• **Il problema**: Cita per intero e senza alcuna modifica il testo sui rifiuti abbandonati a Cirò Marina.

+++ Testo fornito

La Regione Calabria interviene formalmente su un caso di rifiuti abbandonati nel territorio di Cirò Marina, accendendo i riflettori su una criticità ambientale segnalata nei giorni scorsi dal Circolo Legambiente Nicà Aps di Scala Coeli.

Con una nota ufficiale del Dipartimento per la Sostenibilità ambientale, l’ente regionale ha invitato l’amministrazione comunale ad attivare con urgenza tutte le procedure previste dalla normativa vigente in materia di abbandono dei rifiuti, in particolare secondo quanto stabilito dal D.Lgs. n. 152/2006.

La segnalazione riguarda la presenza di rifiuti di vario genere – tra cui carcasse di televisori, plastica, materassi, pneumatici e vetro – per un tratto di circa 30-40 metri lungo le sponde del torrente Lipuda, in prossimità del cavalcavia della Ss106. Una situazione che, secondo la Regione, comporta un potenziale rischio ambientale e richiede interventi tempestivi.

++++++
+++ Informazioni mostrate

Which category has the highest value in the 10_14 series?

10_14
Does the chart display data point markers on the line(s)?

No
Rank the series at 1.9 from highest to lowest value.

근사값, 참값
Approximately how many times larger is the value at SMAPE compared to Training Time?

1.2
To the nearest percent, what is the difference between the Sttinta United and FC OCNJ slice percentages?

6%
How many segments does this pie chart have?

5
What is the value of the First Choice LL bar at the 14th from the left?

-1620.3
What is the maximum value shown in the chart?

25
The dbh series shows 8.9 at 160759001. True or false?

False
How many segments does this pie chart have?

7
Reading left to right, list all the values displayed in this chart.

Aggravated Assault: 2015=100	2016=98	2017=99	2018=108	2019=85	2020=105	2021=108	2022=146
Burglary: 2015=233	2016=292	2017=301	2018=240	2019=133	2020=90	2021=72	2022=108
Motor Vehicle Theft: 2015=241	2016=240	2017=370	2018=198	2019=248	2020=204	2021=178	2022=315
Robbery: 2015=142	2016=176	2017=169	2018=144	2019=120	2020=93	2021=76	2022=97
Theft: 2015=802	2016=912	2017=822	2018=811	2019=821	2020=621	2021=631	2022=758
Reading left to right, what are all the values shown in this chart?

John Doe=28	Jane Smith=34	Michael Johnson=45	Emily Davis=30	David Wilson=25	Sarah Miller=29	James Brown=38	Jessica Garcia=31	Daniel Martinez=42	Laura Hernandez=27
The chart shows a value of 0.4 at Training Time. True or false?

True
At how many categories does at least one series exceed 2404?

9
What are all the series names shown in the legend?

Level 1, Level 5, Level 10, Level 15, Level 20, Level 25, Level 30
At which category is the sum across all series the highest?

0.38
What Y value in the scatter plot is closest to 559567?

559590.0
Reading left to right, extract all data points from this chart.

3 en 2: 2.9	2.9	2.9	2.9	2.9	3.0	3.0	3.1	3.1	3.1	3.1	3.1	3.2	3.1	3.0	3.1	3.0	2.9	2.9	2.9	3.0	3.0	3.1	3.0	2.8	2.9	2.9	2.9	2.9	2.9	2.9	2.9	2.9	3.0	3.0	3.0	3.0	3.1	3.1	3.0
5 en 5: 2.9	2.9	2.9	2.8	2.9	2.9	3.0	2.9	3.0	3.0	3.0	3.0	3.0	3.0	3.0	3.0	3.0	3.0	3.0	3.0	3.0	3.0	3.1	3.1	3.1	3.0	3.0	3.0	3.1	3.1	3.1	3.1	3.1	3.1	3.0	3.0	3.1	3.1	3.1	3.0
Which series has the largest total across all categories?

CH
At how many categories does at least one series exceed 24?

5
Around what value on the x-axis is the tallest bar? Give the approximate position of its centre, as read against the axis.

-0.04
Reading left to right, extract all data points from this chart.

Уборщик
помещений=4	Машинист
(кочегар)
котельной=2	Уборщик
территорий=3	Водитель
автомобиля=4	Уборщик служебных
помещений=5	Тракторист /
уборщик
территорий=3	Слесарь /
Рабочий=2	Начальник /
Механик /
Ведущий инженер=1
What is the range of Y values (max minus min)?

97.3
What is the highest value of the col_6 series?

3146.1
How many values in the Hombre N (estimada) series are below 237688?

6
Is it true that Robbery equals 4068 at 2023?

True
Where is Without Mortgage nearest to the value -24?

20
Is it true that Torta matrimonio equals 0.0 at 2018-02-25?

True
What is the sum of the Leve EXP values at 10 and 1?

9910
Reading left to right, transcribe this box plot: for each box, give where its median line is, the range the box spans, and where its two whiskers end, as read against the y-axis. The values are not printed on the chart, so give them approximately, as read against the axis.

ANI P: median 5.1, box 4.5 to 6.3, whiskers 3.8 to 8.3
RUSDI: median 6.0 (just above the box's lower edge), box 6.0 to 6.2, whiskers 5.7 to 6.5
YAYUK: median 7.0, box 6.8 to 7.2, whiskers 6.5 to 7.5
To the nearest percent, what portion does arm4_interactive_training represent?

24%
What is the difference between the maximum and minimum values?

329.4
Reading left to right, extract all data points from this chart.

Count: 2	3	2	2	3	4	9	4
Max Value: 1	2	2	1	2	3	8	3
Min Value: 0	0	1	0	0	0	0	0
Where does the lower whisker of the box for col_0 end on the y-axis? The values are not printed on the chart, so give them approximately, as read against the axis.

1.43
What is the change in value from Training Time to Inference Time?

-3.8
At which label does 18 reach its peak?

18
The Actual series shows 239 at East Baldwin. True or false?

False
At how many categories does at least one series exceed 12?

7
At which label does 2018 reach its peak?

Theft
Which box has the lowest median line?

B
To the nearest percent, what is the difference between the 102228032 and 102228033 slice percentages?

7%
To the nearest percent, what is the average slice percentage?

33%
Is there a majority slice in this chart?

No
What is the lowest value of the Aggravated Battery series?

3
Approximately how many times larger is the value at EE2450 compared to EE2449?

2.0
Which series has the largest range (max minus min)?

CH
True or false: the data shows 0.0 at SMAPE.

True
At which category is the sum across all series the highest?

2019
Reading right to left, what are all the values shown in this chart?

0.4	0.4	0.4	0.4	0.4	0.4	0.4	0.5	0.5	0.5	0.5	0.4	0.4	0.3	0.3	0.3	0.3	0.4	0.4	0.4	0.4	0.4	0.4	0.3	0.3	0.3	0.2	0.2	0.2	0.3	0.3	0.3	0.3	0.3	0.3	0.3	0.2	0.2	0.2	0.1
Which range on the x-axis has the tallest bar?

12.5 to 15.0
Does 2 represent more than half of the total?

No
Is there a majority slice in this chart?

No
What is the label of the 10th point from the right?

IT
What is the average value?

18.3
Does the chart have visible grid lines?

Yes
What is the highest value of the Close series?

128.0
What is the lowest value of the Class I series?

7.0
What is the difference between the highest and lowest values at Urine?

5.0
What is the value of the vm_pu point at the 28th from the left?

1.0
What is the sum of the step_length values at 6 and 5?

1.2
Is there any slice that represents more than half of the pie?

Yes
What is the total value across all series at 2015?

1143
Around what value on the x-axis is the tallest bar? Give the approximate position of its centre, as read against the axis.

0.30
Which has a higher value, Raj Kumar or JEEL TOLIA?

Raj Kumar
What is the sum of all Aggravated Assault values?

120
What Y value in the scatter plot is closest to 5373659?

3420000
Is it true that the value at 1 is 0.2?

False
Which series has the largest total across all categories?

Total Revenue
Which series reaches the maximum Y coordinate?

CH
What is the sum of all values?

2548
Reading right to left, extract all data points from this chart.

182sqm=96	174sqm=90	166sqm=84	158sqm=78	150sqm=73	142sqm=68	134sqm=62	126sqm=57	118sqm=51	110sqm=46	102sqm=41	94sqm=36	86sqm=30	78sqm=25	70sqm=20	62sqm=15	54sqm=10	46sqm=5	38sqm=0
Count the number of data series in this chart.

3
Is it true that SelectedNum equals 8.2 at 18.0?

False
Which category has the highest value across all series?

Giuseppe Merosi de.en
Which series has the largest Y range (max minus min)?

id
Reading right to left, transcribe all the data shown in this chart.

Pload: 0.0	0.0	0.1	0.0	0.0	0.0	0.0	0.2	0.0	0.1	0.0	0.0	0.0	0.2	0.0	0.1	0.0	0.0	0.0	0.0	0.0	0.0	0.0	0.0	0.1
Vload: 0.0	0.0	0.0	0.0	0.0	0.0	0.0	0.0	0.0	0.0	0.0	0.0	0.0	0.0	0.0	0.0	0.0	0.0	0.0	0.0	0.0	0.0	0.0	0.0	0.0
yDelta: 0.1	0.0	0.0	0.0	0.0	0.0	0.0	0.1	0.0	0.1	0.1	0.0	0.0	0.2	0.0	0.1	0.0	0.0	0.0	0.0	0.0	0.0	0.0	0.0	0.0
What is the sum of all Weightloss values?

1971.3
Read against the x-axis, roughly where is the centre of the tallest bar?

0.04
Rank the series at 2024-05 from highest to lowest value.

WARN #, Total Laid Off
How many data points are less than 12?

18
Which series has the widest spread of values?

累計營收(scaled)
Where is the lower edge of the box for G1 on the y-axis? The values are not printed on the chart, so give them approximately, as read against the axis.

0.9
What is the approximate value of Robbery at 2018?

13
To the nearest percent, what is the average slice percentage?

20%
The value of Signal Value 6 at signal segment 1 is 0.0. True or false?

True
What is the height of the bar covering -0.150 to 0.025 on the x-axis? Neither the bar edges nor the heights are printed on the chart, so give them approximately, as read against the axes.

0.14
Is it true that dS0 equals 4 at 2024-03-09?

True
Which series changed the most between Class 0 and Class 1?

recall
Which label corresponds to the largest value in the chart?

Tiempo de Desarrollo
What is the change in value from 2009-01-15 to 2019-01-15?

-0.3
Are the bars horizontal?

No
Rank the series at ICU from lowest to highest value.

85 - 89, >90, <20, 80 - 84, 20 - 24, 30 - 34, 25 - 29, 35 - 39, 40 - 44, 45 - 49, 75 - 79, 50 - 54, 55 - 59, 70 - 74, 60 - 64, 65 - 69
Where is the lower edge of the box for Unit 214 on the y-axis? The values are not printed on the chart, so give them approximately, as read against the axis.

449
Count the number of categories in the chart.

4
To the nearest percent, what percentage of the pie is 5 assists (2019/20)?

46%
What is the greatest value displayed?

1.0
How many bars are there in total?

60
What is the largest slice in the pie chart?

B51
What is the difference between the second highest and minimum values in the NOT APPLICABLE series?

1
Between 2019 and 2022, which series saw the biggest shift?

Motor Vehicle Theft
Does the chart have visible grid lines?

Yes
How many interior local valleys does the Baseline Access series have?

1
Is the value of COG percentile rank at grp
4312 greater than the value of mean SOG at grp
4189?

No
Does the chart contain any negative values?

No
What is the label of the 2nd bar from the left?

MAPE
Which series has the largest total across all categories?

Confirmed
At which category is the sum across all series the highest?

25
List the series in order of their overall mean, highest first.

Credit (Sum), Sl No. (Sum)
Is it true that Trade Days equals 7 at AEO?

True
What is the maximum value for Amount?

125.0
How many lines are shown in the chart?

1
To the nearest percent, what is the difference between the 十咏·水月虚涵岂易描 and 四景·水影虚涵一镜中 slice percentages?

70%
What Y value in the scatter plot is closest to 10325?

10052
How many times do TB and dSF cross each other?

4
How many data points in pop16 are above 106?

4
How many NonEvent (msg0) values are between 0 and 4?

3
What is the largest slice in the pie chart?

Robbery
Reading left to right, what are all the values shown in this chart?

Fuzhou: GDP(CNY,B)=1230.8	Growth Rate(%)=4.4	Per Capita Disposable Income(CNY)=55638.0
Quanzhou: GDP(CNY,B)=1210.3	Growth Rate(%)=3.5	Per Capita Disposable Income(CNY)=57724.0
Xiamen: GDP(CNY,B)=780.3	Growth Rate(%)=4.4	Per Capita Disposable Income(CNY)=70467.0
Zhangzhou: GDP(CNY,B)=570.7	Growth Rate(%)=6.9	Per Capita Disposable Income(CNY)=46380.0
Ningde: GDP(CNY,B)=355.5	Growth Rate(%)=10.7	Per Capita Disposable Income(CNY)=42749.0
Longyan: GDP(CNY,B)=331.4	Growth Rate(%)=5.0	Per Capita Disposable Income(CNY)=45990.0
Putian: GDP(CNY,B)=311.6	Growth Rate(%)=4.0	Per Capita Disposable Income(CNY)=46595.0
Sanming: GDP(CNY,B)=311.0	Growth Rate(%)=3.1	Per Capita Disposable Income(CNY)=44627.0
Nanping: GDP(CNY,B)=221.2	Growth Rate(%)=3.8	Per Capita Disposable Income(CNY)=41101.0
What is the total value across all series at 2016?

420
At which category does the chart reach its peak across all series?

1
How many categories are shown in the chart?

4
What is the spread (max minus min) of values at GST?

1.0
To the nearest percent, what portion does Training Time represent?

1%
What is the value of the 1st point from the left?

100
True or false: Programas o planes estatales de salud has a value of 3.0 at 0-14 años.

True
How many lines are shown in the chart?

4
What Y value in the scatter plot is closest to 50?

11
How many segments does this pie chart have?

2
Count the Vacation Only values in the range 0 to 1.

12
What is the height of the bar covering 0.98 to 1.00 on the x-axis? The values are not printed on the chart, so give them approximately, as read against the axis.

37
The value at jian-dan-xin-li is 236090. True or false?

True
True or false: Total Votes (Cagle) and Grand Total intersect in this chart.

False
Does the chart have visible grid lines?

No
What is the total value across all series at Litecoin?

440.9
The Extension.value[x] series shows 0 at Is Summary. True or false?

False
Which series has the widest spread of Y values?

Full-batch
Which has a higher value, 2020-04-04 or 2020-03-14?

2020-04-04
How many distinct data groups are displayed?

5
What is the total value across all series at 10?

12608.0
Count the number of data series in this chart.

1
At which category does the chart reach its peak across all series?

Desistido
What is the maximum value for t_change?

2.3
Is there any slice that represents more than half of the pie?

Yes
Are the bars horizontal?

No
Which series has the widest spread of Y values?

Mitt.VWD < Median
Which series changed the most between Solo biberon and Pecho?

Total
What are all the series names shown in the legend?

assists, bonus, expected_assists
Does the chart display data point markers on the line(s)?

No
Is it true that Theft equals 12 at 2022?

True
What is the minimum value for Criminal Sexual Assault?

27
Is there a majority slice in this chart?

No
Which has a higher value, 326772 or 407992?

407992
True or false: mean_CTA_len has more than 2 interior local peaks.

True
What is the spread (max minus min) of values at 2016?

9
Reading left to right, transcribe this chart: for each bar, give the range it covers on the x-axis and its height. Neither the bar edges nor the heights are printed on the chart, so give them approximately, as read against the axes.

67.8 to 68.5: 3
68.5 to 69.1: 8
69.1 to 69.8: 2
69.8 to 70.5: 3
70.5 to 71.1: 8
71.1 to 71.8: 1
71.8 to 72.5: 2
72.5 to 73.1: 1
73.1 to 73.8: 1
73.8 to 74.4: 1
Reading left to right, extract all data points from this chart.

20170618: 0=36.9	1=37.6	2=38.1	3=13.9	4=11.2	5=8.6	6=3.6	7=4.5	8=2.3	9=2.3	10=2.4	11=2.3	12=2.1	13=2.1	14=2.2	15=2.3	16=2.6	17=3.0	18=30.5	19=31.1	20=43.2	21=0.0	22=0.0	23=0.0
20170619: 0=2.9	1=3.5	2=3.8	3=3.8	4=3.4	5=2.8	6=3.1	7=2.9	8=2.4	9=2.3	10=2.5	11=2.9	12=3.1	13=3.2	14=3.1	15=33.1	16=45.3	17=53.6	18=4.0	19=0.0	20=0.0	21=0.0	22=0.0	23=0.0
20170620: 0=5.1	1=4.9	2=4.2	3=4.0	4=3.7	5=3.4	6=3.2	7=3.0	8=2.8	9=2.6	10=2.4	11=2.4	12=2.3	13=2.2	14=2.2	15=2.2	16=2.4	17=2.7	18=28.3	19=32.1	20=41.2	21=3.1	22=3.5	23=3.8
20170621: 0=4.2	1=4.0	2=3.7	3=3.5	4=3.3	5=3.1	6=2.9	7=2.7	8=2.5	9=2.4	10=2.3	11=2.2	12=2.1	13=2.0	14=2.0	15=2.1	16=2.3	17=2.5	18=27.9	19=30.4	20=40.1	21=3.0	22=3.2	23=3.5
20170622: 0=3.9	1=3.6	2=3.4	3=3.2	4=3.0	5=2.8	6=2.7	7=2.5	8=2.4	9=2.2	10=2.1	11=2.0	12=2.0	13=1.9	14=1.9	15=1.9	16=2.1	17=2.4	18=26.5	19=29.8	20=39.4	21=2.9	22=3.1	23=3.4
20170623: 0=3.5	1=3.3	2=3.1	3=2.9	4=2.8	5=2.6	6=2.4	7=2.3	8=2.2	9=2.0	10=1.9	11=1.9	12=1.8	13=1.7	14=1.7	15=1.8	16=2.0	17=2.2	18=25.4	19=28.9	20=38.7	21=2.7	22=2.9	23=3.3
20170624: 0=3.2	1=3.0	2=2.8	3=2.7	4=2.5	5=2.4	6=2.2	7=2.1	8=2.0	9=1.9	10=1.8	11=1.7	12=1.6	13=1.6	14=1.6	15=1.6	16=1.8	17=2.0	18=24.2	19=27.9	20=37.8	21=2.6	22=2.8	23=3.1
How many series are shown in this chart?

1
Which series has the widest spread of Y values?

++++++

• **La tua risposta**:
La Regione Calabria interviene formalmente su un caso di rifiuti abbandonati nel territorio di Cirò Marina, accendendo i riflettori su una criticità ambientale segnalata nei giorni scorsi dal Circolo Legambiente Nicà Aps di Scala Coeli.

Con una nota ufficiale del Dipartimento per la Sostenibilità ambientale, l’ente regionale ha invitato l’amministrazione comunale ad attivare con urgenza tutte le procedure previste dalla normativa vigente in materia di abbandono dei rifiuti, in particolare secondo quanto stabilito dal D.Lgs. n. 152/2006.

La segnalazione riguarda la presenza di rifiuti di vario genere – tra cui carcasse di televisori, plastica, materassi, pneumatici e vetro – per un tratto di circa 30-40 metri lungo le sponde del torrente Lipuda, in prossimità del cavalcavia della Ss106. Una situazione che, secondo la Regione, comporta un potenziale rischio ambientale e richiede interventi tempestivi.